### Selected excerpt:
^^^^

Re: [Mesa-dev] NLNet Funded development of a software/hardware MESA driver for the Libre GPGPU

2020-01-13 Thread Luke Kenneth Casson Leighton
On Tuesday, January 14, 2020, Jacob Lifshay 
wrote:

> On Mon, Jan 13, 2020 at 9:39 AM Jason Ekstrand 
> wrote:
> >
> > On Mon, Jan 13, 2020 at 11:27 AM Luke Kenneth Casson Leighton <
> l...@lkcl.net> wrote:
> >> jason i'd be interested to hear your thoughts on what jacob wrote, does
> it alleviate your concerns, (we're not designing hardware specifically
> around vec2/3/4, it simply has that capability).
> >
> >
> > Not at all.  If you just want a SW renderer that runs on RISC-V, feel
> free to write one.


as we know, it would be embarrassingly low performance, not commercially
viable, therefore, logically, we can rule that out as an option to pursue :)

i don't know if you're aware of Jeff Bush's work on Nyuzi? he set out to
duplicate the work of the Intel Larrabee team (a software only GPU
experiment), in an academic way (i.e publishing everything, no matter how
"bad")

Jeff sought an answer to the question as to, ahem, why the Larrabee team
were not, ahem, "permitted" to publish GPU benchmarks for their work,
despite it having high end supercomputer-grade Vector Processing capability.

^^^^

### Data excerpt:

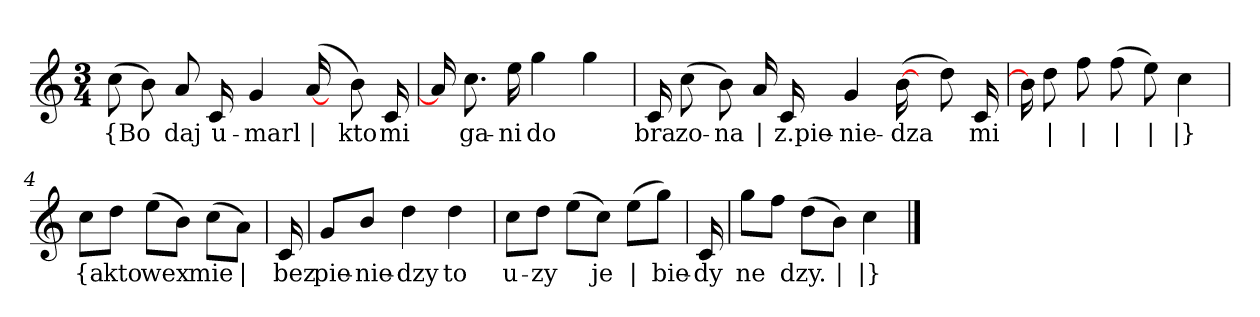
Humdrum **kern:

^^^^

Rewrite the Mesa-dev mailing list reply from "i don't know" up to and including "Vector Processing capability.", substituting "well" for each "ahem". The data above is separate material and unrelated to the Mesa-dev mailing list reply.

### Written response:
i don't know if you're aware of Jeff Bush's work on Nyuzi? he set out to
duplicate the work of the Intel Larrabee team (a software only GPU
experiment), in an academic way (i.e publishing everything, no matter how
"bad")

Jeff sought an answer to the question as to, well, why the Larrabee team
were not, well, "permitted" to publish GPU benchmarks for their work,
despite it having high end supercomputer-grade Vector Processing capability.